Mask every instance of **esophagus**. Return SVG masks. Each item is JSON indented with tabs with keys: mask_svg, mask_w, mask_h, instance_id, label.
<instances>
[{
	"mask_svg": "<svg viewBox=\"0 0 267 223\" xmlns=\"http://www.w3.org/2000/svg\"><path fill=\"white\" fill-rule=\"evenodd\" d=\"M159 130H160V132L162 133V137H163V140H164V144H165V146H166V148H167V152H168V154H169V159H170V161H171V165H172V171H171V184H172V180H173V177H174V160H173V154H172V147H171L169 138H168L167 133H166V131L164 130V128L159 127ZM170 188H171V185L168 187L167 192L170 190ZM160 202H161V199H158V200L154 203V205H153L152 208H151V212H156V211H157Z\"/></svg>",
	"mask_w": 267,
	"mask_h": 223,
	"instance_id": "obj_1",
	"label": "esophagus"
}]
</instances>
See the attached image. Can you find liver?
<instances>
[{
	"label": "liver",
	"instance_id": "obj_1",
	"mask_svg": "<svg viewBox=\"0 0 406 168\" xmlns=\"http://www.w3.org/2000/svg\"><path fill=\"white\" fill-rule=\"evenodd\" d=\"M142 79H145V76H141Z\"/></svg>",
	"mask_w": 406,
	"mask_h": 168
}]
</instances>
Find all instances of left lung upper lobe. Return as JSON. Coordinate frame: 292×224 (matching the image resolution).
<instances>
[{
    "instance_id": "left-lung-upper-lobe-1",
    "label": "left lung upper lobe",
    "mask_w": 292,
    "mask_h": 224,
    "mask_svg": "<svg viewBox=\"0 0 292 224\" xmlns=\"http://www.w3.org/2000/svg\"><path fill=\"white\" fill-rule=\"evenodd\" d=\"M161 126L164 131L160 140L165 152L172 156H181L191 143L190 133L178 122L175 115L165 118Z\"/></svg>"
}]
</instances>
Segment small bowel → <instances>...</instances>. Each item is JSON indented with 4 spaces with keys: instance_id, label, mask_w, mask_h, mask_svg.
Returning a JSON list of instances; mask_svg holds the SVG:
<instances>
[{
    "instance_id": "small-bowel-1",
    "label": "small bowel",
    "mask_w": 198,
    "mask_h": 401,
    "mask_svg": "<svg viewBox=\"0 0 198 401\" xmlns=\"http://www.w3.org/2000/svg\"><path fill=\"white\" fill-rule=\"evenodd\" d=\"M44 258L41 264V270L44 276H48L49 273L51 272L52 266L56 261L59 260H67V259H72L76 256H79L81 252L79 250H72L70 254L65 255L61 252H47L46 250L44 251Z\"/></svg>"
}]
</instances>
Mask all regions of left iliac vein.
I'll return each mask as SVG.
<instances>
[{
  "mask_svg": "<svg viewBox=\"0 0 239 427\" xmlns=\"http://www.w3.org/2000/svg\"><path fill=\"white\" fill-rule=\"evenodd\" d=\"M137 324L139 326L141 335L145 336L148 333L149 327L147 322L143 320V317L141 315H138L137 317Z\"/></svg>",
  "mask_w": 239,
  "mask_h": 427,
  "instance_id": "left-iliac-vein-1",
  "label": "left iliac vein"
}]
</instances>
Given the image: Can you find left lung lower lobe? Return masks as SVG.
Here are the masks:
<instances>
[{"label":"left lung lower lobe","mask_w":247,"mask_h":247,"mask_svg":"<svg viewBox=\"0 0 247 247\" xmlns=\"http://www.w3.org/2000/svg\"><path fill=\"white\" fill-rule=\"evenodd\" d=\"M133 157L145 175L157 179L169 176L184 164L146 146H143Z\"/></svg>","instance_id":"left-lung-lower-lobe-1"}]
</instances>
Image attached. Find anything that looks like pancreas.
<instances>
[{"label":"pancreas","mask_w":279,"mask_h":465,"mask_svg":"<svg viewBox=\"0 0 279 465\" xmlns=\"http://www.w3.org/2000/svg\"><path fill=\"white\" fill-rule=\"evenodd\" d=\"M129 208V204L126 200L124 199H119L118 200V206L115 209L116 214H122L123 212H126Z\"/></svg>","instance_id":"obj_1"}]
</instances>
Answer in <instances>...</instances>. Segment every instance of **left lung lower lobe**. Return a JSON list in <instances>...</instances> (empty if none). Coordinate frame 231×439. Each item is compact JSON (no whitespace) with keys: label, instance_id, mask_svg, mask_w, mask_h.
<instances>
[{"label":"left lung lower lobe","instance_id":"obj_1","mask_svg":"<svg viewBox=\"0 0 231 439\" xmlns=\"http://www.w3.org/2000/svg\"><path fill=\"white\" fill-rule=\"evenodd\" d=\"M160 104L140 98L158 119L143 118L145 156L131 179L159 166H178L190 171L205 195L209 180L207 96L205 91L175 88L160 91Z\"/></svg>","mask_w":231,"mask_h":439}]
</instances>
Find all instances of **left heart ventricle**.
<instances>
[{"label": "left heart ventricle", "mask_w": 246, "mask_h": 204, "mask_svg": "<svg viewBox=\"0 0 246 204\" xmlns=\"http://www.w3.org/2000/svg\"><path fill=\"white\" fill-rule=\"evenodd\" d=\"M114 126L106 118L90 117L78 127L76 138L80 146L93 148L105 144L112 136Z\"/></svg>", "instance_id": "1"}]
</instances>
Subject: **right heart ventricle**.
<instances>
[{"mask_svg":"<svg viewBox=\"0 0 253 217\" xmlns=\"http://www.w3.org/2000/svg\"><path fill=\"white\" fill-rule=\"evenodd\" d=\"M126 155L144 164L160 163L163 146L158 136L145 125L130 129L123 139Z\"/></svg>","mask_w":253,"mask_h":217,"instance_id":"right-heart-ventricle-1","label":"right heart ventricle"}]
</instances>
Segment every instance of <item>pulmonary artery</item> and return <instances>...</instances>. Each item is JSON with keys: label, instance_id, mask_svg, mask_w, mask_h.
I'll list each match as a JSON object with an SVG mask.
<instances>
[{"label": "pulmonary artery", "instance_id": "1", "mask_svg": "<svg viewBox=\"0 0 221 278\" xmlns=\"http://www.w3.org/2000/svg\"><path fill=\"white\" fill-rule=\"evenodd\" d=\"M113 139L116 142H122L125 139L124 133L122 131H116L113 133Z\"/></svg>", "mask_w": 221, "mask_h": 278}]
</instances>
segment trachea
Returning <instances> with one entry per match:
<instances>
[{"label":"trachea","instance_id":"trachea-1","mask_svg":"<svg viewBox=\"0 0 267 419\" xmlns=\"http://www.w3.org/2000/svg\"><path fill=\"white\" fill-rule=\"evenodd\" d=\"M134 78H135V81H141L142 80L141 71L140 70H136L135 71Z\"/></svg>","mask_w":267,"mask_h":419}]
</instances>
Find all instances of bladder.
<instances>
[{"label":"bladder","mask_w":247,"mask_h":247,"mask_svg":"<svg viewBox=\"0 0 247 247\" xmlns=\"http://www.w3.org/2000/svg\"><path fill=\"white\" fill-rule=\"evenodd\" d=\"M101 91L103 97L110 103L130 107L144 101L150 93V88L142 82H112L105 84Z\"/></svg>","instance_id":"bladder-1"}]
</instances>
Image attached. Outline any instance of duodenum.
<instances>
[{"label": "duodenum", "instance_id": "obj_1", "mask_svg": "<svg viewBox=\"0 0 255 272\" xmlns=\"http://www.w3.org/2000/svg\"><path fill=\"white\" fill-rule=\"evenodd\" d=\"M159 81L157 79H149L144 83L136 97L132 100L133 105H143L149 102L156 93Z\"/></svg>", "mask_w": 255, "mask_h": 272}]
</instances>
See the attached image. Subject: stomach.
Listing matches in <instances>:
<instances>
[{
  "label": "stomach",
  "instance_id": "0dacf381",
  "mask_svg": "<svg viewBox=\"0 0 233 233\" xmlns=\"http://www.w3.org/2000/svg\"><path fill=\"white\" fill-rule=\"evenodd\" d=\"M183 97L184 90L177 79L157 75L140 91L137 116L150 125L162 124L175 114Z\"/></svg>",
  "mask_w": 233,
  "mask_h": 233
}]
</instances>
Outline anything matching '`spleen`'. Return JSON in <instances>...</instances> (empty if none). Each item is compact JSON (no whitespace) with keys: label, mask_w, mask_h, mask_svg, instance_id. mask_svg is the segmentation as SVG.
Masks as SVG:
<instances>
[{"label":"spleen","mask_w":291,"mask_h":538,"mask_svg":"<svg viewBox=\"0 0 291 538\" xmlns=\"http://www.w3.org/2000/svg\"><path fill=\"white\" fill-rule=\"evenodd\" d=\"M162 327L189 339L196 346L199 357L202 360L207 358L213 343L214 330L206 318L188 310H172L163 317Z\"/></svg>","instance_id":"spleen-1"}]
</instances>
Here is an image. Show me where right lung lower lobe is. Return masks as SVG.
= = = =
Count the lines of the data above that contain the string "indented", treating uppercase and lowercase as different. Reply with the number alone.

2